Question

A solution of$N{{a}_{2}}{{S}_{2}}{{O}_{3}}$ is standardised iodometrically by using ${{K}_{2}}C{{r}_{2}}{{O}_{7}}$. The equivalent weight of ${{K}_{2}}C{{r}_{2}}{{O}_{7}}$ in this method is:
A) mol.wt/2
B) mol.wt/6
C) mol.wt/3
D) equal to mol.wt.

Answer 1

Hint: The answer here is based on the concept of calculating equivalent weight based on the definition and the formula which is given by $Eq.Wt.=\dfrac{M}{n-factor}$ and by finding n- factor according to reaction gives you the required answer.

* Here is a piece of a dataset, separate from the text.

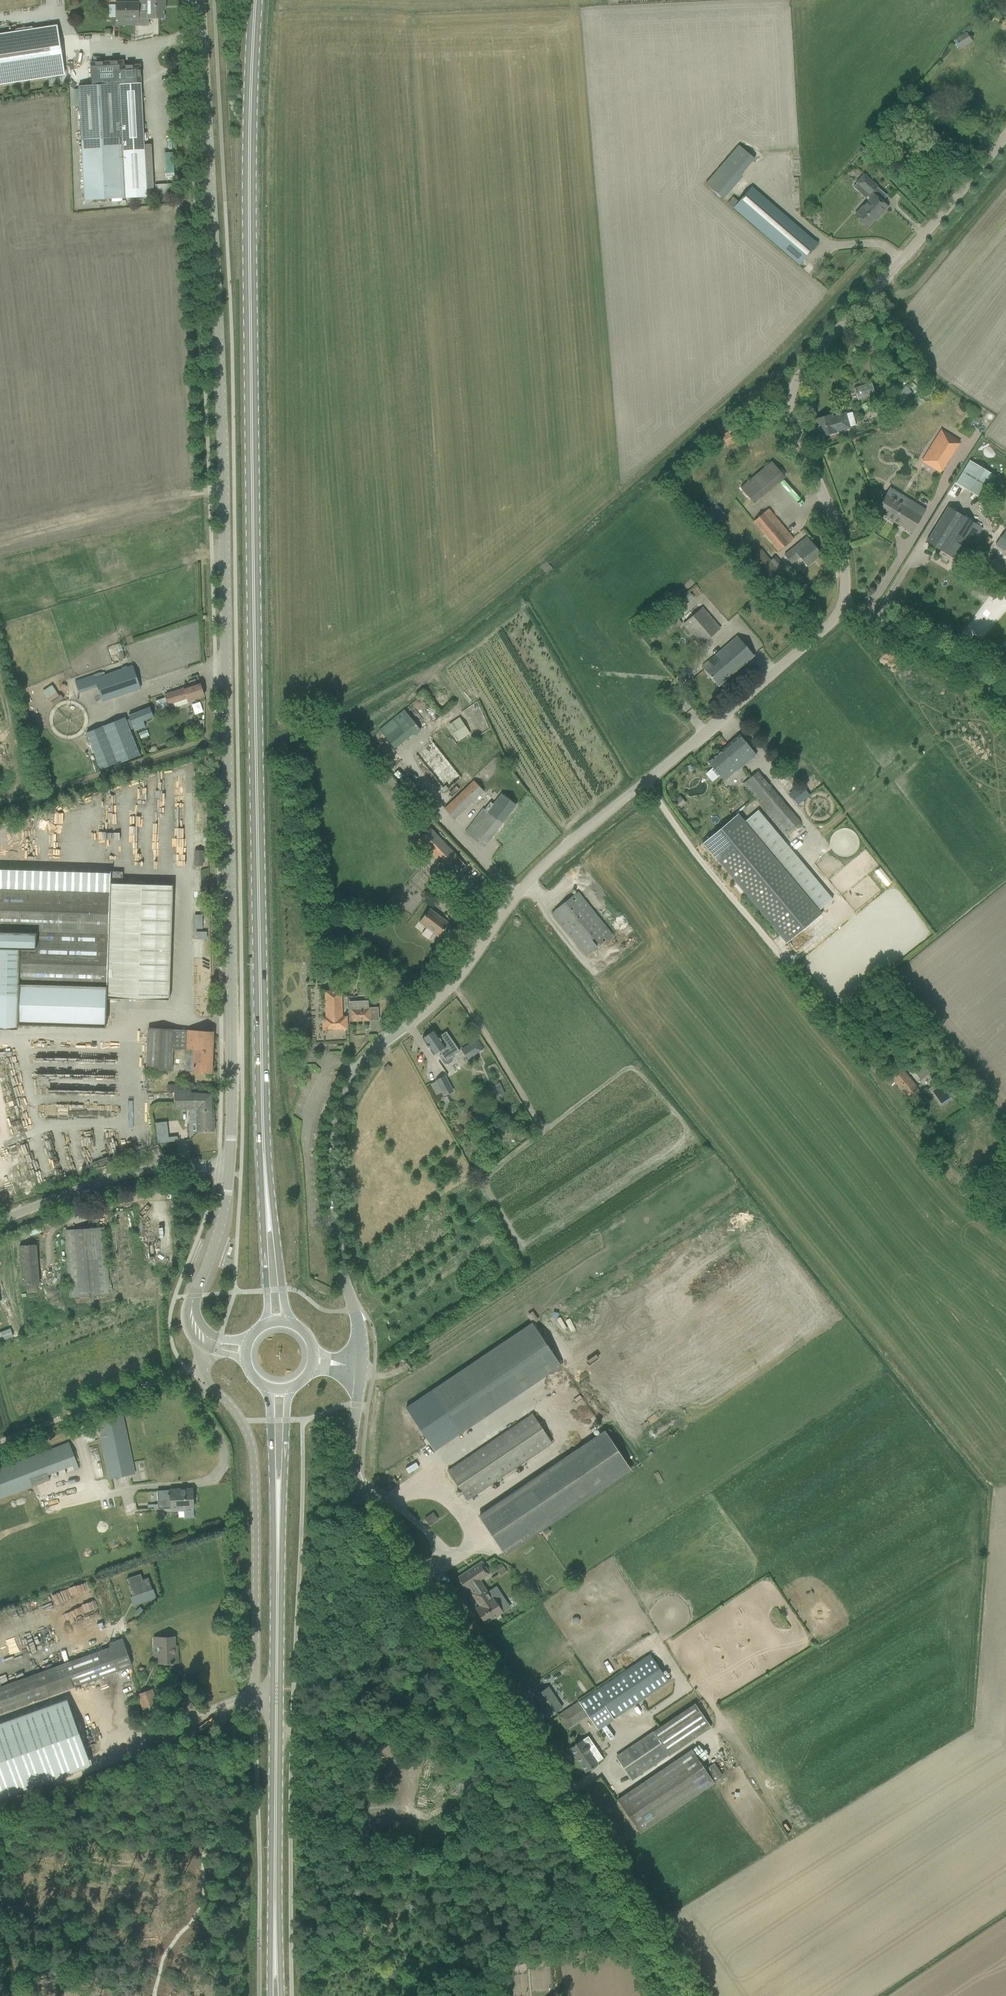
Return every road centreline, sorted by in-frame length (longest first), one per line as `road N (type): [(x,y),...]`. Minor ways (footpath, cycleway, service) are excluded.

Complete step – by – step solution:
We have come across the chapters in physical chemistry that is based on several measurement techniques like conductometry, potentiometry, iodometry etc.
- Now, let us see what does iodometry means and how is equivalent weight calculated in this technique.
- Iodometry or which is also known as iodimetric titration is a method of volumetric analysis where the appearance or disappearance of iodine indicates the end point and it is the redox reaction.
The reaction is as follows,
$26{{H}^{+}}+3{{S}_{2}}Ol3+4C{{r}_{2}}{{O}_{7}}^{2-}\to 6S{{O}_{4}}^{2-}+8C{{r}^{3+}}+13{{H}_{2}}O$
Here, in ${{K}_{2}}C{{r}_{2}}{{O}_{7}}(C{{r}_{2}}{{O}_{7}}^{2-})$, chromium is in +6 oxidation state and in the product it changes to +3 state.
Thus, there is net change of +3 in oxidation state.
Now, the net change in oxidation per formula is from $4C{{r}_{2}}{{O}_{7}}^{2-}$ to $8C{{r}^{3+}}$ is 2
Thus, net change for oxidation = $2\times 3=+6$
Thus, n-factor = +6
Now according to the formula of equivalent weight, $Eq.Wt.=\dfrac{M}{n-factor}$ where M is the molecular weight.
Substituting values, we have$Eq.Wt.=\dfrac{M}{6}$

Therefore, the correct answer is option B) mol.wt./6

Note: There are chances to be confused between iodometry and iodimetry. Here, iodometry involves indirect titration of the iodine that is liberated by the reaction with that of analyte and iodimetry involves direct titration using iodine itself as the titrant.